For many Bitcoin investors who lived it, this crypto winter feels more painful than the 2018 bear market, despite making a shallower fall from peak to through. From a monthly momentum perspective, the bearish trend is now the strongest on record. Let’s take a look at what this means and where the market is at by comparison.
Log MACD Points To Worst Crypto Winter In History
As a speculative asset class, cryptocurrencies are volatile – wildly driven by speculation and polar opposite ends of greed and fear. There is no denying the current market is some of the most fearful since Bitcoin’s inception. It was born in wake of the 2008 financial crisis and the top cryptocurrency is now facing its first potential recession.
Previous monetary policy allowed the asset class to flourish and grow, while the current policy has caused prices to contract significantly in short order. The result, is quite possibly the worst bear market in Bitcoin’s history, according to the LMACD.
LMACD is the logarithmic version of the Moving Average Convergence Divergence indicator. The original tool was created by Gerald Appel in the late 1970s, while this version is best used to compare historical momentum.
When viewing the monthly LMACD for BTCUSD, the dashed zero line shows that in 2018, Bitcoin never even made it into bear territory. During this bear market, the MACD line in blue is also at the lowest point ever historically. The signal line in orange has never moved below the zero line, and could very well do so in this cycle.
Has The Bitcoin Bull Trend Officially Ended?

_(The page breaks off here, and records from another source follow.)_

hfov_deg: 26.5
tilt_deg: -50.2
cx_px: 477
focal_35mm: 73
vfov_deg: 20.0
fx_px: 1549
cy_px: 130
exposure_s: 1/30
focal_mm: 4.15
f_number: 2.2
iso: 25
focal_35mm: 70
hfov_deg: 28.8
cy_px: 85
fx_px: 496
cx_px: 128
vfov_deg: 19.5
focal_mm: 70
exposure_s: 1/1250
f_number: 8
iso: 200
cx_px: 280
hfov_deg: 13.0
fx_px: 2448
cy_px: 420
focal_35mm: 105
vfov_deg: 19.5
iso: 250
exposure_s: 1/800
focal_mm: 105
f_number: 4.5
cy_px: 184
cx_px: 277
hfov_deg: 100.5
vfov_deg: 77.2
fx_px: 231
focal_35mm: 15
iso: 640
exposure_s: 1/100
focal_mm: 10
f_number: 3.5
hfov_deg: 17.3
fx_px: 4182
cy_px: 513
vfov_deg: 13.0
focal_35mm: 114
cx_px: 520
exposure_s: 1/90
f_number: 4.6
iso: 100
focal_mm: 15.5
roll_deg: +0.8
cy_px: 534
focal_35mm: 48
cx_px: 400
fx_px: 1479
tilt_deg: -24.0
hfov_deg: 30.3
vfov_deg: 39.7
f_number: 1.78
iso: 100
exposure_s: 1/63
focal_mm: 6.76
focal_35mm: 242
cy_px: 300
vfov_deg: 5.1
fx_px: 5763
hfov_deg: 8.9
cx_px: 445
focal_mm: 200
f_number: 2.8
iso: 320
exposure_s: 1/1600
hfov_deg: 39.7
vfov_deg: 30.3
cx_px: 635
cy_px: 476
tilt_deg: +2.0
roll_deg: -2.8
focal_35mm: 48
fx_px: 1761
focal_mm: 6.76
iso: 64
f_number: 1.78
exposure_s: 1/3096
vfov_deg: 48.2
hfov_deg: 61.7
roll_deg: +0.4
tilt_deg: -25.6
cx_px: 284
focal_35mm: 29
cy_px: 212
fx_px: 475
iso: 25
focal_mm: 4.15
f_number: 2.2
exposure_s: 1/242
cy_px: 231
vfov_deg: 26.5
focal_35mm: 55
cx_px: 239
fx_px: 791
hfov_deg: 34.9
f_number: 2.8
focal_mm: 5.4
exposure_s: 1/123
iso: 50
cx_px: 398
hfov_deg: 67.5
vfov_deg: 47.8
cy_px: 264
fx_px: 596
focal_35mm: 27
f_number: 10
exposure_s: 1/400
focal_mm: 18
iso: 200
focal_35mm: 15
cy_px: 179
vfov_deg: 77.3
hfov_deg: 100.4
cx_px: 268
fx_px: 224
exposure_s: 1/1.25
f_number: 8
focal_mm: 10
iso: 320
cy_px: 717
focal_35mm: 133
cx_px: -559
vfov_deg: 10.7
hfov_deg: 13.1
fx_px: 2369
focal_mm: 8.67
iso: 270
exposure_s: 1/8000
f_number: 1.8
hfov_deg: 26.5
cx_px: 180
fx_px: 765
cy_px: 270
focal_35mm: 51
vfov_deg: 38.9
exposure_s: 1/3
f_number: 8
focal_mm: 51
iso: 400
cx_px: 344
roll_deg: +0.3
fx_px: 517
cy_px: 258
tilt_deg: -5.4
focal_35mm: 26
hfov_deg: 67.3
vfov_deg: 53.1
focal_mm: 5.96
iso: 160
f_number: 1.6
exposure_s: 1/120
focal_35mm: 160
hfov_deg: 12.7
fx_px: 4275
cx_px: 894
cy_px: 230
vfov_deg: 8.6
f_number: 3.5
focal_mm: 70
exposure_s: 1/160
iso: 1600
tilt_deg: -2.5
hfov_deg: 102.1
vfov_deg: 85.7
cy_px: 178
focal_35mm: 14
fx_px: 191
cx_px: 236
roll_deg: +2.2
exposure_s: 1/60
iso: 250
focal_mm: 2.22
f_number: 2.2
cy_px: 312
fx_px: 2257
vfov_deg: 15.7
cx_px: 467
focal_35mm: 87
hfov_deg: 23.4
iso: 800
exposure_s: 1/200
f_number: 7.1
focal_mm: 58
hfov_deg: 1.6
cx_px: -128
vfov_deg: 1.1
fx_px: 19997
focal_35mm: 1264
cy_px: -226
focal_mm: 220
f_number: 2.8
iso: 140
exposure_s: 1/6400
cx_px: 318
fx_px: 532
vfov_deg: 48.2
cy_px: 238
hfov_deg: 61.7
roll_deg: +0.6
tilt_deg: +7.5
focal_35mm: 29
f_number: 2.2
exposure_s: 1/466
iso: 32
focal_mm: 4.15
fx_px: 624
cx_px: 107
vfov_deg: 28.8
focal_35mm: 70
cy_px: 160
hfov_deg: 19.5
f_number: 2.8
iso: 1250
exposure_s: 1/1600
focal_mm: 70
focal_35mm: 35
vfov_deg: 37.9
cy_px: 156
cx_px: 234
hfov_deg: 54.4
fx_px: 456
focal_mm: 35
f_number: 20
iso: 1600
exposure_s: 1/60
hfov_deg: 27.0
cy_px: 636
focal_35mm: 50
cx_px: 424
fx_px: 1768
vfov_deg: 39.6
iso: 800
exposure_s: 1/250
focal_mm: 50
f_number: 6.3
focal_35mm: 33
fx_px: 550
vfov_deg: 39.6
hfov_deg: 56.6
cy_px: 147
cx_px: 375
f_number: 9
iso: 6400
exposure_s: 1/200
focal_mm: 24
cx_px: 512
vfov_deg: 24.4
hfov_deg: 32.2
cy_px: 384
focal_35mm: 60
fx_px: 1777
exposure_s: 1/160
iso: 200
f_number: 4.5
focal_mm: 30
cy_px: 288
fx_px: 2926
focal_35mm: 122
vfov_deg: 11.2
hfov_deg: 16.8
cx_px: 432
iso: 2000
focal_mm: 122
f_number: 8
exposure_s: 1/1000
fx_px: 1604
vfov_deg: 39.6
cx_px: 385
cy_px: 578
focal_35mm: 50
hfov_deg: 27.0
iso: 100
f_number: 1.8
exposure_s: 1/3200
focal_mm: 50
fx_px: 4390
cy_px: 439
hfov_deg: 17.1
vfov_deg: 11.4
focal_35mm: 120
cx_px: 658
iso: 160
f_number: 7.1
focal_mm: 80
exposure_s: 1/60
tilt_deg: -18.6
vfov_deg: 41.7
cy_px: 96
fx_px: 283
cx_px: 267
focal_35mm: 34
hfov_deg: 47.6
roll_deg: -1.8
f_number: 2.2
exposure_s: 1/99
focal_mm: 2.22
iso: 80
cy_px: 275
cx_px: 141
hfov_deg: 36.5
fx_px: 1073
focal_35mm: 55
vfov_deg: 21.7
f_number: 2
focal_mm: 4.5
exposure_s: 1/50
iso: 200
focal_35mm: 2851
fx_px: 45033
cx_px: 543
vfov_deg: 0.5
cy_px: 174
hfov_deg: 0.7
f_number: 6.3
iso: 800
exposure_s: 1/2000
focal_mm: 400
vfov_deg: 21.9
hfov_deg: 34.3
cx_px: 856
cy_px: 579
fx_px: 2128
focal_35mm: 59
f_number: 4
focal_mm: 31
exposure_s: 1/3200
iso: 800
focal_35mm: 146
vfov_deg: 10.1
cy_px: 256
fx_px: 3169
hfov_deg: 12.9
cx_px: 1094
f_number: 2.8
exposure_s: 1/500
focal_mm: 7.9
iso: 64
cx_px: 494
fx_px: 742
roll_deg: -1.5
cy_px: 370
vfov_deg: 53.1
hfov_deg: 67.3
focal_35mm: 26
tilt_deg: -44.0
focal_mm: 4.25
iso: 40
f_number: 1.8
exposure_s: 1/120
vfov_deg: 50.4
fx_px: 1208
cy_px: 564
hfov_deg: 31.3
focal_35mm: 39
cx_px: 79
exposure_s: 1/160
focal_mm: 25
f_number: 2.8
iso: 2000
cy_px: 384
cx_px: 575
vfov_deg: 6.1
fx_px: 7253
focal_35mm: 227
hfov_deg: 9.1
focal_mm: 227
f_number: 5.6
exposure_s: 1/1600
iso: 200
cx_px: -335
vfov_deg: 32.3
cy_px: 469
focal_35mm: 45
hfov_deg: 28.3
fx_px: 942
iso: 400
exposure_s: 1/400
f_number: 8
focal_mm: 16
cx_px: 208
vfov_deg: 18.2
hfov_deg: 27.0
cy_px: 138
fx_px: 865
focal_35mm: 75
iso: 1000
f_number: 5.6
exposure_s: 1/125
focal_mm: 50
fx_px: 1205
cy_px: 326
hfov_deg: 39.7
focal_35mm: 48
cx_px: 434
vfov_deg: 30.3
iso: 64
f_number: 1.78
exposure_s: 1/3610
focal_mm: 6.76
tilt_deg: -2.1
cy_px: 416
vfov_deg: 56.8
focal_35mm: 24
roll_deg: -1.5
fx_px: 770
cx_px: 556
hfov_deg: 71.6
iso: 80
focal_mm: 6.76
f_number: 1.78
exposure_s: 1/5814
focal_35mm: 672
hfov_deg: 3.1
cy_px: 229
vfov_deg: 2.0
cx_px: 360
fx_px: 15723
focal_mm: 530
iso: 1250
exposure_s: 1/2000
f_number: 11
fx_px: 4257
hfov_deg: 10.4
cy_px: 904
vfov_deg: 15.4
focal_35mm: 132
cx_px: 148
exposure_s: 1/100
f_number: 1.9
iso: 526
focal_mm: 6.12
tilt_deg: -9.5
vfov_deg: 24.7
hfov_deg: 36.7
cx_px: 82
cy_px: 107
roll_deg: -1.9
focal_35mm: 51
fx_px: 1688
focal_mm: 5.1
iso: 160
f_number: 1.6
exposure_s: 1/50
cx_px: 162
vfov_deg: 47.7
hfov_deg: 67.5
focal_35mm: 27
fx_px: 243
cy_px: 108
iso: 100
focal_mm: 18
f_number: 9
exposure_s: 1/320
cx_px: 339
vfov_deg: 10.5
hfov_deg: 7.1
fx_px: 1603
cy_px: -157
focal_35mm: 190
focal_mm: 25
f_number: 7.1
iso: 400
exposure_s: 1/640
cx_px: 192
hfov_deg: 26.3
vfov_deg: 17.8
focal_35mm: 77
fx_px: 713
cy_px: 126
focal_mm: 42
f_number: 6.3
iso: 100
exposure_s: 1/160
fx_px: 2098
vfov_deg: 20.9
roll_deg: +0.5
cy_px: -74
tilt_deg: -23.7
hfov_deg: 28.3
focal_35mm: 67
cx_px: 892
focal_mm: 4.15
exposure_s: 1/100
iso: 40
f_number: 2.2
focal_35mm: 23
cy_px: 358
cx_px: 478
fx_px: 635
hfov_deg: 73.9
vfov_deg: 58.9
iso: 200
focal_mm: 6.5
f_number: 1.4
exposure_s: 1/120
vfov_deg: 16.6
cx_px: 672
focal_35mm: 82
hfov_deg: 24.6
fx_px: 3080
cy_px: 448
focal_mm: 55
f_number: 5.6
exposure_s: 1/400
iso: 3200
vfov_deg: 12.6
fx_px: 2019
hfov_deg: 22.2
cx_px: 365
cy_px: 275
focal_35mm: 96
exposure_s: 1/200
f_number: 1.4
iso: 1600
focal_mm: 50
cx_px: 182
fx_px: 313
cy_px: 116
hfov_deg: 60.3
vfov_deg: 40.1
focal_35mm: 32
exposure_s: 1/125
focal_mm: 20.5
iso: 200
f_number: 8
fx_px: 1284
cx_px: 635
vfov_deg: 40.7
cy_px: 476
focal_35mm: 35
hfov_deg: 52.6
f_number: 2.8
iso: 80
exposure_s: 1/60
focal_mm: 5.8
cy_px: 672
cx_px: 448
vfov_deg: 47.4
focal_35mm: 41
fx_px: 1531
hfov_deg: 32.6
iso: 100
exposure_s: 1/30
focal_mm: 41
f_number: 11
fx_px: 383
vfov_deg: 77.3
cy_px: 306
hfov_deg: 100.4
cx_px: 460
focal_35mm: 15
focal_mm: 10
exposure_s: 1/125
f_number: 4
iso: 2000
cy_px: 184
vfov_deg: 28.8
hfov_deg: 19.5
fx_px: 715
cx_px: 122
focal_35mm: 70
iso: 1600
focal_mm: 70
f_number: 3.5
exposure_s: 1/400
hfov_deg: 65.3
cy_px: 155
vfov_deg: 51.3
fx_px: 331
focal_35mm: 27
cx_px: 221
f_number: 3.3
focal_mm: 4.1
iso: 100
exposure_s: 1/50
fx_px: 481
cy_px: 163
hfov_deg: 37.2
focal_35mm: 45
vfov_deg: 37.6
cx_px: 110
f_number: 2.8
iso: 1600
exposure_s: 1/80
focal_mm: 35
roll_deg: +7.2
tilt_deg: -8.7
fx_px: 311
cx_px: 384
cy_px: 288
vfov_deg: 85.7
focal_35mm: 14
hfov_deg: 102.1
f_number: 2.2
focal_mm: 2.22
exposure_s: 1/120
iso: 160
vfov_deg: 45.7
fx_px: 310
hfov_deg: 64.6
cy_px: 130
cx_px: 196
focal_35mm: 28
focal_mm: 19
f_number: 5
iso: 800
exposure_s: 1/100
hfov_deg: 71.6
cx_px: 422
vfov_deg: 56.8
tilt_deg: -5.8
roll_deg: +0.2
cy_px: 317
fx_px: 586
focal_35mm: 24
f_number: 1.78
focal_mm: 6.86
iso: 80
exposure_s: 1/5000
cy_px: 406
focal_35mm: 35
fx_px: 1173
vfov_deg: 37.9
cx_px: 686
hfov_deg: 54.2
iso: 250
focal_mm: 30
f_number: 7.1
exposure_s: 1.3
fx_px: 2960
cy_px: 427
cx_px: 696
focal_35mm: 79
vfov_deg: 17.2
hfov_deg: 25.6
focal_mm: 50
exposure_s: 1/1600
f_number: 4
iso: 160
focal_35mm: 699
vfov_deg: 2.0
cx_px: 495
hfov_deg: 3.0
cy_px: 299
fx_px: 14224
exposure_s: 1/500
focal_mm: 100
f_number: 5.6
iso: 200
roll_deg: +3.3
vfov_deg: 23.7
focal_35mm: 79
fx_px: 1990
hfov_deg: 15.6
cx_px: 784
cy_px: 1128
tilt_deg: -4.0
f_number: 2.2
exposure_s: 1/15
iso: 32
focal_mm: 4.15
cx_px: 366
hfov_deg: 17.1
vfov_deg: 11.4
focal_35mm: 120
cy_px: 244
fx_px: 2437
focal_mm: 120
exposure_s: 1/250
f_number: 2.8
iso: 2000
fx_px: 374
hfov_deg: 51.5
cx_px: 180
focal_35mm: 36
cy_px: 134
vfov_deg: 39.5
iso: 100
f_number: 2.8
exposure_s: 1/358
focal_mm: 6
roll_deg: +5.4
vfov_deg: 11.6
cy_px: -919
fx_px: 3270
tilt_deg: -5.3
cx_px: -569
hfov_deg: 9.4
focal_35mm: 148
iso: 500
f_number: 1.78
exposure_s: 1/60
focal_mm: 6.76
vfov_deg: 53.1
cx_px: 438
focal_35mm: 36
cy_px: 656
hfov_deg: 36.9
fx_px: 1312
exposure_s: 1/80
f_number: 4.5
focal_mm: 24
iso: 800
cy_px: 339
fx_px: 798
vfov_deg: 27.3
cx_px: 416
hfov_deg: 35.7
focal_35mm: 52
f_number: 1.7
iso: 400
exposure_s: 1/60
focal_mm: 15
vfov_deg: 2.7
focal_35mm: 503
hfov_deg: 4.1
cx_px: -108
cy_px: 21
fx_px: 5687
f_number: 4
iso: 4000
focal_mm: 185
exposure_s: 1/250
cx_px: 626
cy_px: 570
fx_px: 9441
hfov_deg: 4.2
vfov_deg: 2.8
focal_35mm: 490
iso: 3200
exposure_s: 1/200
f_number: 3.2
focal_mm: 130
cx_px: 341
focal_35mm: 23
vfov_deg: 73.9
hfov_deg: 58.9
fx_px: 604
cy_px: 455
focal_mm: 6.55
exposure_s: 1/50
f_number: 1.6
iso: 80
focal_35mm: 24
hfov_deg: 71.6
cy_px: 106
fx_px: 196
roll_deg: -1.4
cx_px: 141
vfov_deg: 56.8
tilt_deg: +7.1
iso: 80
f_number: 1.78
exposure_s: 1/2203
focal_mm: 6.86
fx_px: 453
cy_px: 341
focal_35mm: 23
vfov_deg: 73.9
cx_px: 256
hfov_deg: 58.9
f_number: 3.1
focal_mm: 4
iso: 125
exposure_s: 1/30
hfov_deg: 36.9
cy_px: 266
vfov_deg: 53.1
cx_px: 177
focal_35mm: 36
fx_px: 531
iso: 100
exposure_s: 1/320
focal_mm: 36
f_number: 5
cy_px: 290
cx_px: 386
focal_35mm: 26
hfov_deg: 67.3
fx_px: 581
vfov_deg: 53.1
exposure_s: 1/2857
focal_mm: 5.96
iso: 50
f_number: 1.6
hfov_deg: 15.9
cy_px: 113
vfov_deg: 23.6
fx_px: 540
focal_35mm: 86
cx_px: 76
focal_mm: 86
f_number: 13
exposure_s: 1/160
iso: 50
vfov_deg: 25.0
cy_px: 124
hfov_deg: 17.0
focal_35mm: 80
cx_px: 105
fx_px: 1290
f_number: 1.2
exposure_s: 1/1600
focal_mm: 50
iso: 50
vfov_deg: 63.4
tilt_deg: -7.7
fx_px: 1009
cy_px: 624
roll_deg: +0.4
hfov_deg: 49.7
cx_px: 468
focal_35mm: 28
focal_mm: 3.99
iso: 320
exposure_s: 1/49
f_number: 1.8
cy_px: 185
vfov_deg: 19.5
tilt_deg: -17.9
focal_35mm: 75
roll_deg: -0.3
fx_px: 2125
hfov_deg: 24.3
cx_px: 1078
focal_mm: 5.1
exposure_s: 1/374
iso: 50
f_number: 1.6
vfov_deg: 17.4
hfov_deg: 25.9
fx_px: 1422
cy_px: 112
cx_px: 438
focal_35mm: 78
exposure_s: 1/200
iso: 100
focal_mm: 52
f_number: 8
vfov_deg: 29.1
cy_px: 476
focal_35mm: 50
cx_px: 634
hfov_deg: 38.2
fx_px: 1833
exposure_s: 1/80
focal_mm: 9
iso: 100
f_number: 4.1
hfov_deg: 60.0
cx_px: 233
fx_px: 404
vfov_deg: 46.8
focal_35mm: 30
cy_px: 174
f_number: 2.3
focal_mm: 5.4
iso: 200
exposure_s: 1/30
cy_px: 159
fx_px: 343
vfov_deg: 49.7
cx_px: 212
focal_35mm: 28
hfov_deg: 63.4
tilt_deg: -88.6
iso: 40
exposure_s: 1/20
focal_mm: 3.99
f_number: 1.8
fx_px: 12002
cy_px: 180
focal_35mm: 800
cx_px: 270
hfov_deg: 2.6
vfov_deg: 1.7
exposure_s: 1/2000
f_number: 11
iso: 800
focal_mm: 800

According to the Average Directional Index and each Direction Movement Indicator, bears are stronger than ever before, and have had the upper hand in crypto for the longest stretch ever.
Falling below a reading of 20 suggests the end of a trend, potentially indicating that the trend that started in 2015 is only now truly concluding. Rising back above a reading of 20 after falling below it, should help confirm a new bullish trend.
Although the ADX shows the bull trend never quite concluded in 2018, the weaker trend strength overall explains why the returns stemming from the 2018 bottom, weren’t anywhere near the same as the rally from the 2015 bottom, which had significant strength at its back.
With the bullish trend fizzling out, when bulls regain control and a new trend blossoms, it could be far more sustainable than what we have witnessed the last several years in crypto.